For decades, the bank secrecy laws of Switzerland, Liechtenstein, Monaco, Andorra, the Channel Islands, and various sovereign states in the Caribbean (probably elsewhere, also) have encouraged mostly very wealthy people and, I suppose, crooks to keep their financial assets in the counting houses of these countries. Of course, this was to help these folk evade taxes, a peculiar fetish of the rich whose riches are protected by the state but who feel no obligation to fund its protections.

In the last few years, these tax havens have been under considerable pressure from the United States and other governments to come clean. This is something they do not want to do. Some of these principalities live off the "don't look" rules of their banks. Bank fees are almost the only commercial resource in these jurisdictions. So why should they kill the goose that lays the golden eggs?
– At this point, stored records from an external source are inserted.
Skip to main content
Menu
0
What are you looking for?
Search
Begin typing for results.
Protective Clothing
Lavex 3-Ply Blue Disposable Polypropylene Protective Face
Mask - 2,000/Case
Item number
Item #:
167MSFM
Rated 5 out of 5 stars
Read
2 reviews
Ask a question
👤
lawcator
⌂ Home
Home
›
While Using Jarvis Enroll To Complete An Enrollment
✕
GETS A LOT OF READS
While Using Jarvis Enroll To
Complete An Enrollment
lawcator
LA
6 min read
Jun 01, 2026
Two articles by Haig Simonian in today's FT point out that the Group of 20 and OPEC have convened a conference "to single out countries with opaque rules" and decide what really can be done with (or, better yet, to) "uncooperative tax havens."
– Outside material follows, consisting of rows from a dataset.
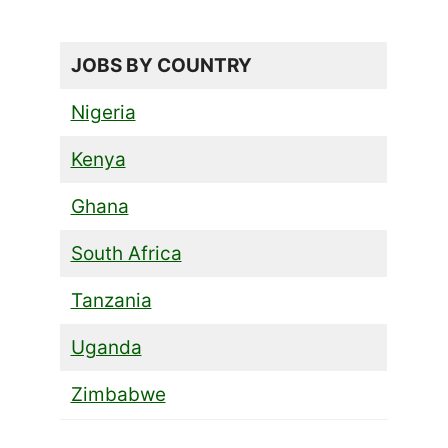
JOBS BY COUNTRY
Nigeria
Kenya
Ghana
South Africa
Tanzania
Uganda
Zimbabwe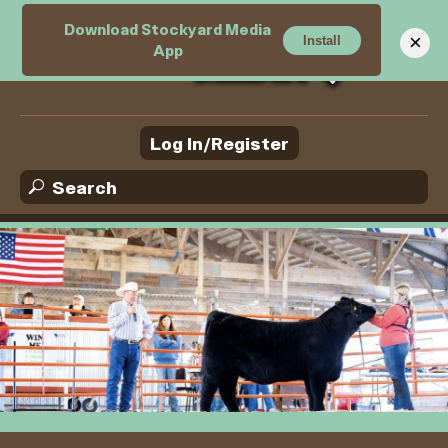
Download Stockyard Media
M
×
Install
App
Log In/Register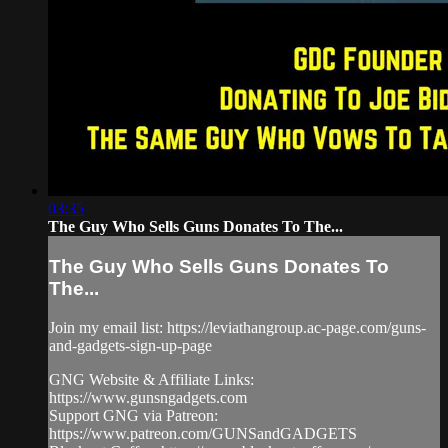
03:35
The Guy Who Sells Guns Donates To The...
The Guy Who Sells Guns Donates To
The...
Join my email list: https://leviathangroup.ac-page.com/guns-
and-gadgets-sign-up-page
GNG Website & Affiliate Links:
https://www.gunsngadgets.com
Support GNG via Patreon:
https://www.patreon.com/GUNSandGADGETS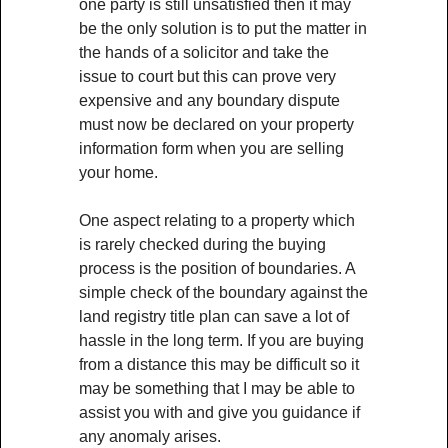
one party is still unsatisfied then it may
be the only solution is to put the matter in
the hands of a solicitor and take the
issue to court but this can prove very
expensive and any boundary dispute
must now be declared on your property
information form when you are selling
your home.
One aspect relating to a property which
is rarely checked during the buying
process is the position of boundaries. A
simple check of the boundary against the
land registry title plan can save a lot of
hassle in the long term. If you are buying
from a distance this may be difficult so it
may be something that I may be able to
assist you with and give you guidance if
any anomaly arises.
The United Bank of Switzerland is already under great duress from Washington to release information on an estimated 52,000 Americans who use UBS as a secrete hideout for their riches. The bank has already agreed to release information on 250 of these U.S. citizens. It is doubtful that the Obama administration will be satisfied with that. All governments now need much more tax money than they now reap. So it's not only UBS and Switzerland that are the targets. Not by a long shot.

Prine Alois, the dynastic ruler of Liechtenstein, has opined about why coercion is not the way to handle this matter. It will flee somewhere else, he says. He wants there to be standards by which, over time, "a fresh approach" would be "much more productive than threats of discovery." But these tax havens are in trouble either way. They distrust attention. And, whatever ultimately happens, they are facing enormous drops in their revenues.